Quentin répondit après avoir pris une bouchée de sa génoise au café. « En fait, le danger du vol de voix ne vient pas des radiations, ni même de la superstition des chanteurs dont on copie les réflexes vocaux, mais bien du réceptacle lui-même.
— Le réceptacle ? » répéta Anna, très étonnée.
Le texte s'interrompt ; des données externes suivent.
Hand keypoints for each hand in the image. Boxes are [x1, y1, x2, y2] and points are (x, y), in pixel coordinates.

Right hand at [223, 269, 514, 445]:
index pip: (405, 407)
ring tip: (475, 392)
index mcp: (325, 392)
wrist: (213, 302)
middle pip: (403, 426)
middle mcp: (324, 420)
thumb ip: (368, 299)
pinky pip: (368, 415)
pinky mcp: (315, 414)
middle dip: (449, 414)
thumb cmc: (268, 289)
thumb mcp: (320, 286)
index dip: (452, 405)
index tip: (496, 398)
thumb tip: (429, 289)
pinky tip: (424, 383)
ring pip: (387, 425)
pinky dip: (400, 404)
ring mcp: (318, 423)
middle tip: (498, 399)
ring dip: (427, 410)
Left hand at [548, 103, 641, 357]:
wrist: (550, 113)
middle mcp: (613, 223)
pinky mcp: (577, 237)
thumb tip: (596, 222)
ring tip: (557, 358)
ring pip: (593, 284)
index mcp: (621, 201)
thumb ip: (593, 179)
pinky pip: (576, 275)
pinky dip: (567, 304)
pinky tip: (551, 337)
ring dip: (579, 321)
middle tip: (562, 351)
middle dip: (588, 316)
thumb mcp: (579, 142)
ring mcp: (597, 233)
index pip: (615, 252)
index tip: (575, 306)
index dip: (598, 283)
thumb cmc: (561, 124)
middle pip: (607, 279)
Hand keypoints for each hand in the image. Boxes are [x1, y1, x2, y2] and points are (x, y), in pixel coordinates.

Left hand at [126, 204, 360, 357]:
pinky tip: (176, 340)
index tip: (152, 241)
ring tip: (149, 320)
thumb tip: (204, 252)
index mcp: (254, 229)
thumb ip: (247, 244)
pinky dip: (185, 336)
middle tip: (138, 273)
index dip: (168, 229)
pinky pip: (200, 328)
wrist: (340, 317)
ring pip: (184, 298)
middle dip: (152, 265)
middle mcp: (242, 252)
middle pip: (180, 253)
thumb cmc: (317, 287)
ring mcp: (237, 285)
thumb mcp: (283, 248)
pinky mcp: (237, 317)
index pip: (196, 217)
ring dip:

— La personne qui reçoit la voix. Celle dans le cerveau de laquelle on imprime le chant d'un autre ou d'une autre, ou des deux en même temps. On dit qu'il suffit d'une seule opération de ce genre pour que certaines personnes un peu faibles d'esprit basculent dans une sorte de psychose, un genre d'obsession. Ils deviennent fascinés par la voix originale. Pas un enregistrement, mais bien la vibration, la substance, la réalité elle-même de la voix copiée. Le réceptacle est comme en manque des ondes émises par le chanteur – toutes les ondes : électrique, sonores, musculaires. Aussi, certains ne rêvent plus que d'une chose… »
A ce moment Quentin hésita.
« Tuer l'original ? » compléta Anna dans un souffle.
Le jeune homme baissa les yeux : « Non. Plutôt se confondre avec lui. Ce qui n'est pas possible. » Anna se détourna et frotta ses bras. Elle en avait des… Non, cela devenait ridicule !
Quand elle releva les yeux, Quentin souriait, un peu moqueur : « Sincèrement, je ne crois pas que les voleurs de voix, ou plutôt les receleurs de voix soient plus dangereux que des passionnées d'opéra, des fans amoureux ou des stalkers. Et cela vaut mieux, car je crois que plus cette pratique deviendra populaire, plus nous aurons de spectateurs extrêmement fidèles et extrêmement attentifs dans nos salles. »
Comme Anna, il se retourna du côté de son comparse Raphaël, qui venait de faire exploser de rire l'autre côté de la tablée en improvisant à lui une scène de ménage chantée entre Figaro et Suzanna.
Puis le jeune homme ajouta :
« A moins bien entendu qu'ils ne se trouvent déjà sur la scène. »
FIN
Achevé le 15 août 2006.
Tous droits réservés David Sicé 2006.